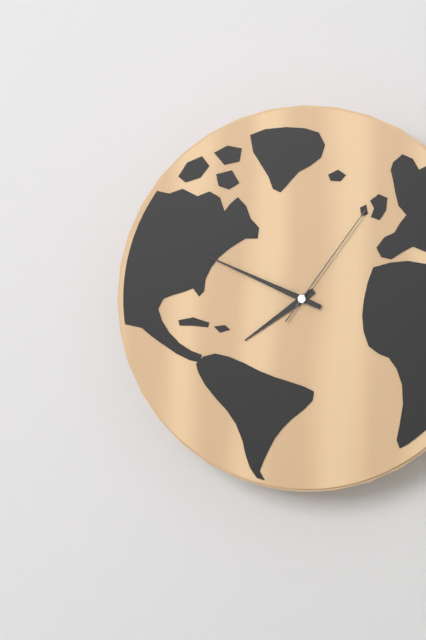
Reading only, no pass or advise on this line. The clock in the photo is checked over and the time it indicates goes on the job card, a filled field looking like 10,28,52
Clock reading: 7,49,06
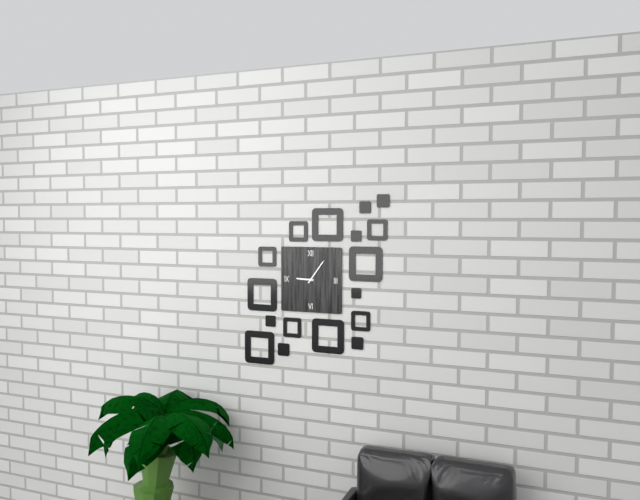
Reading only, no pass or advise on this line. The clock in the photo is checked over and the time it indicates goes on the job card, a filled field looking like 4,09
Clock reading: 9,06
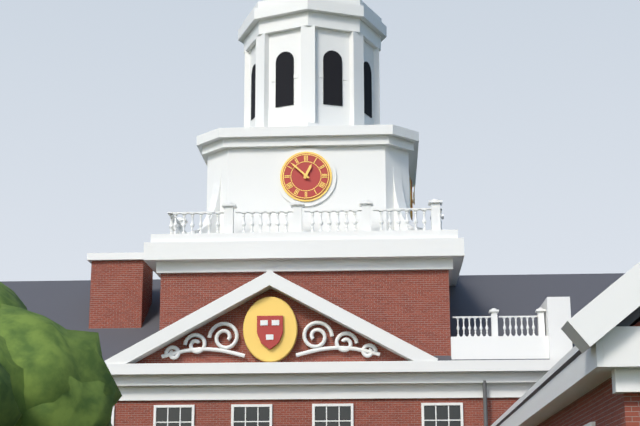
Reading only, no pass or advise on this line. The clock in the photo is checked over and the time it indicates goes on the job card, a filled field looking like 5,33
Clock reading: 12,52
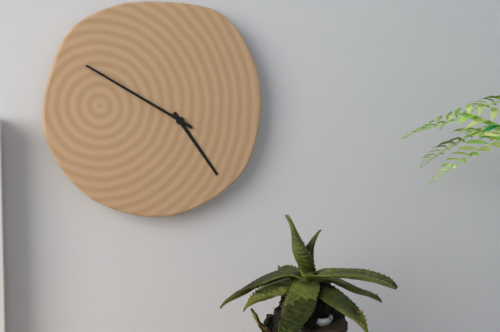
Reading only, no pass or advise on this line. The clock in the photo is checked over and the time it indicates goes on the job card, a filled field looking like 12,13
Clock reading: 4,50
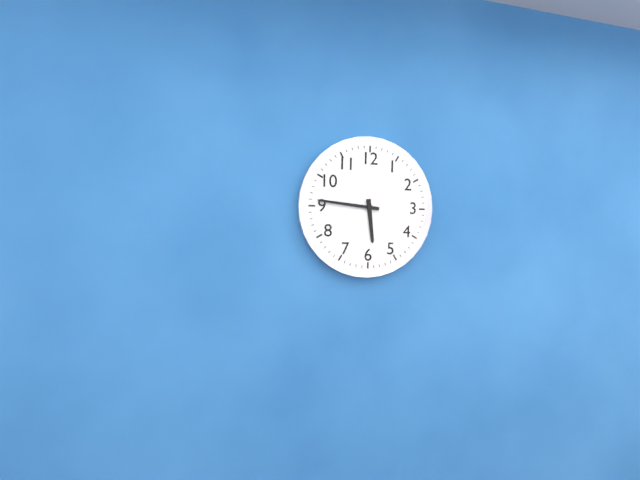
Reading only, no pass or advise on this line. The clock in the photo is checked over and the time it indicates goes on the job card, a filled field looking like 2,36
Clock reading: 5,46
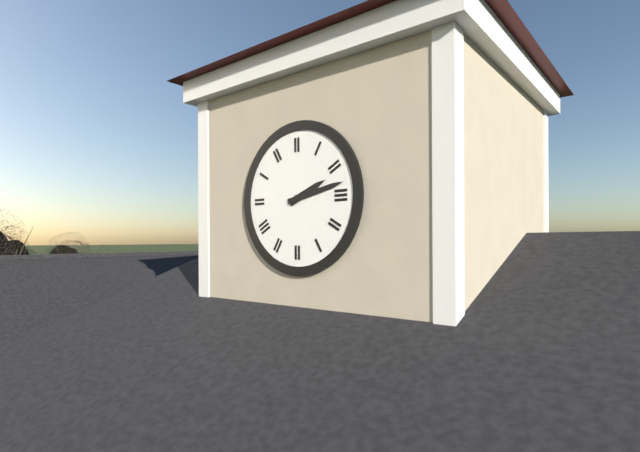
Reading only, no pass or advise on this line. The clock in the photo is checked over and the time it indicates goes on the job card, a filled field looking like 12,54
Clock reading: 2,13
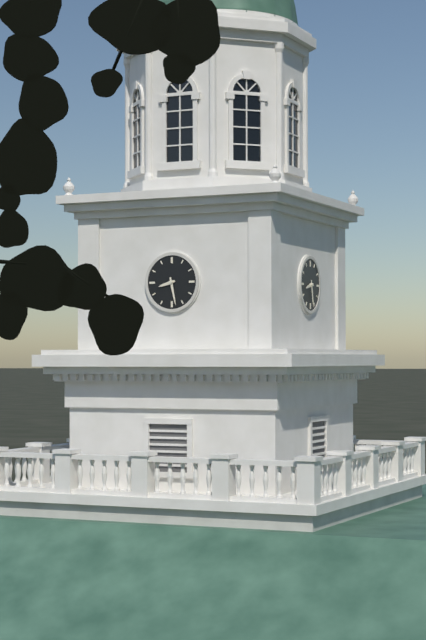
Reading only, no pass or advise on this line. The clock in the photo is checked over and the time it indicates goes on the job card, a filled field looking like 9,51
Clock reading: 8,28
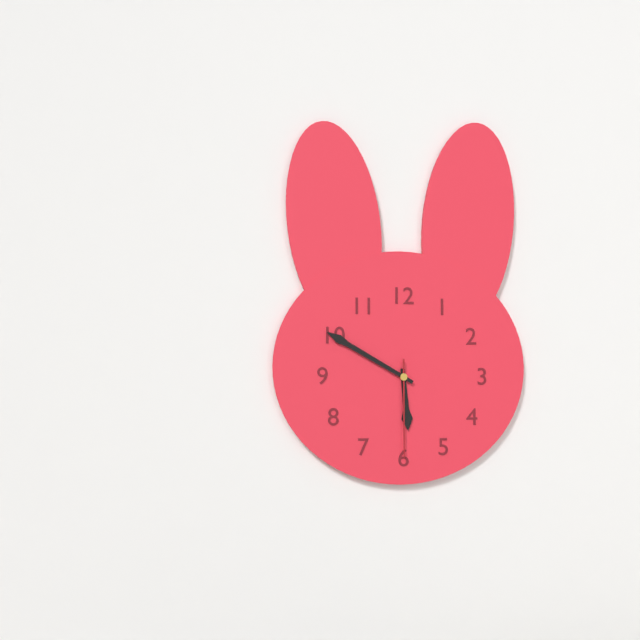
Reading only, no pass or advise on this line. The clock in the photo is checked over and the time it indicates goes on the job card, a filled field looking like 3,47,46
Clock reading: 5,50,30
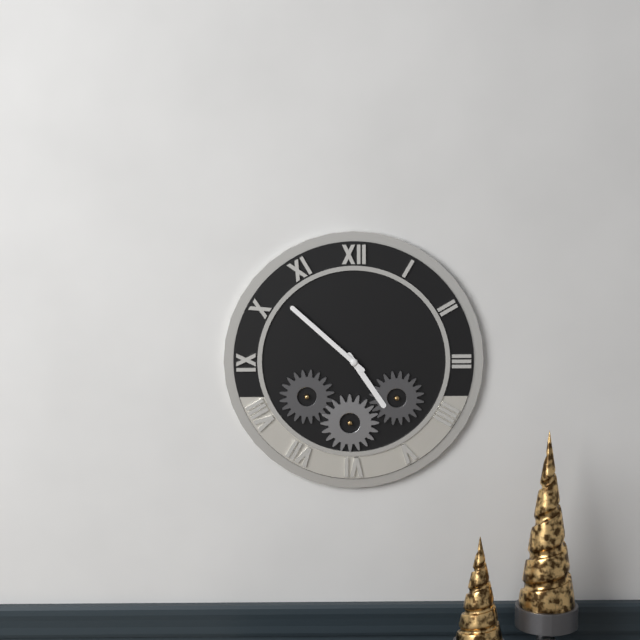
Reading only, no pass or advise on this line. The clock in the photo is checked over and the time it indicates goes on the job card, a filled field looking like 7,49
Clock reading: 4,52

______

Copy every entry above word for word, leaving out the pictures.

> Task output:
Reading only, no pass or advise on this line. The clock in the photo is checked over and the time it indicates goes on the job card, a filled field looking like 10,28,52
Clock reading: 7,49,06
Reading only, no pass or advise on this line. The clock in the photo is checked over and the time it indicates goes on the job card, a filled field looking like 4,09
Clock reading: 9,06
Reading only, no pass or advise on this line. The clock in the photo is checked over and the time it indicates goes on the job card, a filled field looking like 5,33
Clock reading: 12,52
Reading only, no pass or advise on this line. The clock in the photo is checked over and the time it indicates goes on the job card, a filled field looking like 12,13
Clock reading: 4,50
Reading only, no pass or advise on this line. The clock in the photo is checked over and the time it indicates goes on the job card, a filled field looking like 2,36
Clock reading: 5,46
Reading only, no pass or advise on this line. The clock in the photo is checked over and the time it indicates goes on the job card, a filled field looking like 12,54
Clock reading: 2,13
Reading only, no pass or advise on this line. The clock in the photo is checked over and the time it indicates goes on the job card, a filled field looking like 9,51
Clock reading: 8,28
Reading only, no pass or advise on this line. The clock in the photo is checked over and the time it indicates goes on the job card, a filled field looking like 3,47,46
Clock reading: 5,50,30
Reading only, no pass or advise on this line. The clock in the photo is checked over and the time it indicates goes on the job card, a filled field looking like 7,49
Clock reading: 4,52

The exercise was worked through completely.